With no words added or dropped, transcribe the listing that follows.

------------------------------------

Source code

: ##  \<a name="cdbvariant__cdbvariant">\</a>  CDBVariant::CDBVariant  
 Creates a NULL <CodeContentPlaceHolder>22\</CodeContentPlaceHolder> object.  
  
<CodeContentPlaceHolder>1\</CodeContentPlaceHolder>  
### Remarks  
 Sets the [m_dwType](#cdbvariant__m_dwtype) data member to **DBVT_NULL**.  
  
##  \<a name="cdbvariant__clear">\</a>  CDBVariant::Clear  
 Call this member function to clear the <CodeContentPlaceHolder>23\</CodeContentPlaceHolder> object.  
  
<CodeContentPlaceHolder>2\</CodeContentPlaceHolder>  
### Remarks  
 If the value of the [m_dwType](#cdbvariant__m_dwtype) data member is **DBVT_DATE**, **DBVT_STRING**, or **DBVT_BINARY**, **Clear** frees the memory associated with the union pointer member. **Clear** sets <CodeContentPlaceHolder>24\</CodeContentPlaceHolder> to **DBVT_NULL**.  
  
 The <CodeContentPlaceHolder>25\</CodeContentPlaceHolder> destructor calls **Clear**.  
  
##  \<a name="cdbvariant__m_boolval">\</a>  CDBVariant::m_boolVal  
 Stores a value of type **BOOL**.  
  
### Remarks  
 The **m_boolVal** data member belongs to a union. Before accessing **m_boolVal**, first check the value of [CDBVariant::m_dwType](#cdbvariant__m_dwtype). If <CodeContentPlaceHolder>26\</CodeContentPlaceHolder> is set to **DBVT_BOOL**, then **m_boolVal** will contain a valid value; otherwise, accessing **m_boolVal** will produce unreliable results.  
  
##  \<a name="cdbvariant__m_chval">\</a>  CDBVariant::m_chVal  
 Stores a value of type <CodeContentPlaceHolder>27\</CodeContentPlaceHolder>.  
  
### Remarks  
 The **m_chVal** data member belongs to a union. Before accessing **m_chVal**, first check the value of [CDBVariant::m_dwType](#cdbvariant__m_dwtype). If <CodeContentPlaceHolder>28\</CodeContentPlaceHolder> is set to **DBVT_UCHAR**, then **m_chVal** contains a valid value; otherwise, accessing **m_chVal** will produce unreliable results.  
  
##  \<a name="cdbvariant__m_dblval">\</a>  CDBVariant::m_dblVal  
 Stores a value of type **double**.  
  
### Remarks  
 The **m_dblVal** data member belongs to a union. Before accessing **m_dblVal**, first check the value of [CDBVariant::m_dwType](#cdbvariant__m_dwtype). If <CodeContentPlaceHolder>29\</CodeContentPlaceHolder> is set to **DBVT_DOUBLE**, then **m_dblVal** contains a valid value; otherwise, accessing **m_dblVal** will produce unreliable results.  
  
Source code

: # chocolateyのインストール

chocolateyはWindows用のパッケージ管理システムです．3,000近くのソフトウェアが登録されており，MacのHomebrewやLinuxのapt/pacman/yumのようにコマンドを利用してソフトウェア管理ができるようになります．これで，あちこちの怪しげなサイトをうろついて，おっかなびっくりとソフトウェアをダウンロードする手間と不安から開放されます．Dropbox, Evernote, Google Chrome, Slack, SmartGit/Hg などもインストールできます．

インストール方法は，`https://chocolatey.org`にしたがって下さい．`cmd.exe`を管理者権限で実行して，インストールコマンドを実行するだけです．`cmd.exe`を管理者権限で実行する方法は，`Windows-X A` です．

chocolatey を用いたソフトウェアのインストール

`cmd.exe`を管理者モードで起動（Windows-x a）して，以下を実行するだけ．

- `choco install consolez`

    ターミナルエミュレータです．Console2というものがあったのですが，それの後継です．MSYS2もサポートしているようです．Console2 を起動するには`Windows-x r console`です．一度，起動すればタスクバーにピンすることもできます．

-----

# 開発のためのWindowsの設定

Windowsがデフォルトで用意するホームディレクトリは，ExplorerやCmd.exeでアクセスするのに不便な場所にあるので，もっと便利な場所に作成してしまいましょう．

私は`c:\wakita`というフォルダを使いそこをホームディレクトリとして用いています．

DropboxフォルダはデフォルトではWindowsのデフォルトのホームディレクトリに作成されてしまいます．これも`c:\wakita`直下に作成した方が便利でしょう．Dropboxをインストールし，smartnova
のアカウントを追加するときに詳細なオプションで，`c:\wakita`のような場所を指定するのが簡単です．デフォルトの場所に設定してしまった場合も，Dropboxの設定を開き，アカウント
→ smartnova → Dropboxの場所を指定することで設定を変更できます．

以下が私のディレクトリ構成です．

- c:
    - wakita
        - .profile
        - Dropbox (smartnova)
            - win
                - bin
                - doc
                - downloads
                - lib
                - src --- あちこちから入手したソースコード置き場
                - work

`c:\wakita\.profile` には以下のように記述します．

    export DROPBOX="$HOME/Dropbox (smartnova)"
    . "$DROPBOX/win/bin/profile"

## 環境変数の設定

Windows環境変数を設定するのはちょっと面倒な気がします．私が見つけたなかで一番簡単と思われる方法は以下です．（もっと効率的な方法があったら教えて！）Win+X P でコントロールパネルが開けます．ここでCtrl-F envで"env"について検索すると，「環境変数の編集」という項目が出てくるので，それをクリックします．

------------------------------------

> _Solution for this problem_:
Source code

: ##  \<a name="cdbvariant__cdbvariant">\</a>  CDBVariant::CDBVariant  
 Creates a NULL <CodeContentPlaceHolder>22\</CodeContentPlaceHolder> object.  
  
<CodeContentPlaceHolder>1\</CodeContentPlaceHolder>  
### Remarks  
 Sets the [m_dwType](#cdbvariant__m_dwtype) data member to **DBVT_NULL**.  
  
##  \<a name="cdbvariant__clear">\</a>  CDBVariant::Clear  
 Call this member function to clear the <CodeContentPlaceHolder>23\</CodeContentPlaceHolder> object.  
  
<CodeContentPlaceHolder>2\</CodeContentPlaceHolder>  
### Remarks  
 If the value of the [m_dwType](#cdbvariant__m_dwtype) data member is **DBVT_DATE**, **DBVT_STRING**, or **DBVT_BINARY**, **Clear** frees the memory associated with the union pointer member. **Clear** sets <CodeContentPlaceHolder>24\</CodeContentPlaceHolder> to **DBVT_NULL**.  
  
 The <CodeContentPlaceHolder>25\</CodeContentPlaceHolder> destructor calls **Clear**.  
  
##  \<a name="cdbvariant__m_boolval">\</a>  CDBVariant::m_boolVal  
 Stores a value of type **BOOL**.  
  
### Remarks  
 The **m_boolVal** data member belongs to a union. Before accessing **m_boolVal**, first check the value of [CDBVariant::m_dwType](#cdbvariant__m_dwtype). If <CodeContentPlaceHolder>26\</CodeContentPlaceHolder> is set to **DBVT_BOOL**, then **m_boolVal** will contain a valid value; otherwise, accessing **m_boolVal** will produce unreliable results.  
  
##  \<a name="cdbvariant__m_chval">\</a>  CDBVariant::m_chVal  
 Stores a value of type <CodeContentPlaceHolder>27\</CodeContentPlaceHolder>.  
  
### Remarks  
 The **m_chVal** data member belongs to a union. Before accessing **m_chVal**, first check the value of [CDBVariant::m_dwType](#cdbvariant__m_dwtype). If <CodeContentPlaceHolder>28\</CodeContentPlaceHolder> is set to **DBVT_UCHAR**, then **m_chVal** contains a valid value; otherwise, accessing **m_chVal** will produce unreliable results.  
  
##  \<a name="cdbvariant__m_dblval">\</a>  CDBVariant::m_dblVal  
 Stores a value of type **double**.  
  
### Remarks  
 The **m_dblVal** data member belongs to a union. Before accessing **m_dblVal**, first check the value of [CDBVariant::m_dwType](#cdbvariant__m_dwtype). If <CodeContentPlaceHolder>29\</CodeContentPlaceHolder> is set to **DBVT_DOUBLE**, then **m_dblVal** contains a valid value; otherwise, accessing **m_dblVal** will produce unreliable results.  
  
Source code

: # chocolateyのインストール

chocolateyはWindows用のパッケージ管理システムです．3,000近くのソフトウェアが登録されており，MacのHomebrewやLinuxのapt/pacman/yumのようにコマンドを利用してソフトウェア管理ができるようになります．これで，あちこちの怪しげなサイトをうろついて，おっかなびっくりとソフトウェアをダウンロードする手間と不安から開放されます．Dropbox, Evernote, Google Chrome, Slack, SmartGit/Hg などもインストールできます．

インストール方法は，`https://chocolatey.org`にしたがって下さい．`cmd.exe`を管理者権限で実行して，インストールコマンドを実行するだけです．`cmd.exe`を管理者権限で実行する方法は，`Windows-X A` です．

chocolatey を用いたソフトウェアのインストール

`cmd.exe`を管理者モードで起動（Windows-x a）して，以下を実行するだけ．

- `choco install consolez`

    ターミナルエミュレータです．Console2というものがあったのですが，それの後継です．MSYS2もサポートしているようです．Console2 を起動するには`Windows-x r console`です．一度，起動すればタスクバーにピンすることもできます．

-----

# 開発のためのWindowsの設定

Windowsがデフォルトで用意するホームディレクトリは，ExplorerやCmd.exeでアクセスするのに不便な場所にあるので，もっと便利な場所に作成してしまいましょう．

私は`c:\wakita`というフォルダを使いそこをホームディレクトリとして用いています．

DropboxフォルダはデフォルトではWindowsのデフォルトのホームディレクトリに作成されてしまいます．これも`c:\wakita`直下に作成した方が便利でしょう．Dropboxをインストールし，smartnova
のアカウントを追加するときに詳細なオプションで，`c:\wakita`のような場所を指定するのが簡単です．デフォルトの場所に設定してしまった場合も，Dropboxの設定を開き，アカウント
→ smartnova → Dropboxの場所を指定することで設定を変更できます．

以下が私のディレクトリ構成です．

- c:
    - wakita
        - .profile
        - Dropbox (smartnova)
            - win
                - bin
                - doc
                - downloads
                - lib
                - src --- あちこちから入手したソースコード置き場
                - work

`c:\wakita\.profile` には以下のように記述します．

    export DROPBOX="$HOME/Dropbox (smartnova)"
    . "$DROPBOX/win/bin/profile"

## 環境変数の設定

Windows環境変数を設定するのはちょっと面倒な気がします．私が見つけたなかで一番簡単と思われる方法は以下です．（もっと効率的な方法があったら教えて！）Win+X P でコントロールパネルが開けます．ここでCtrl-F envで"env"について検索すると，「環境変数の編集」という項目が出てくるので，それをクリックします．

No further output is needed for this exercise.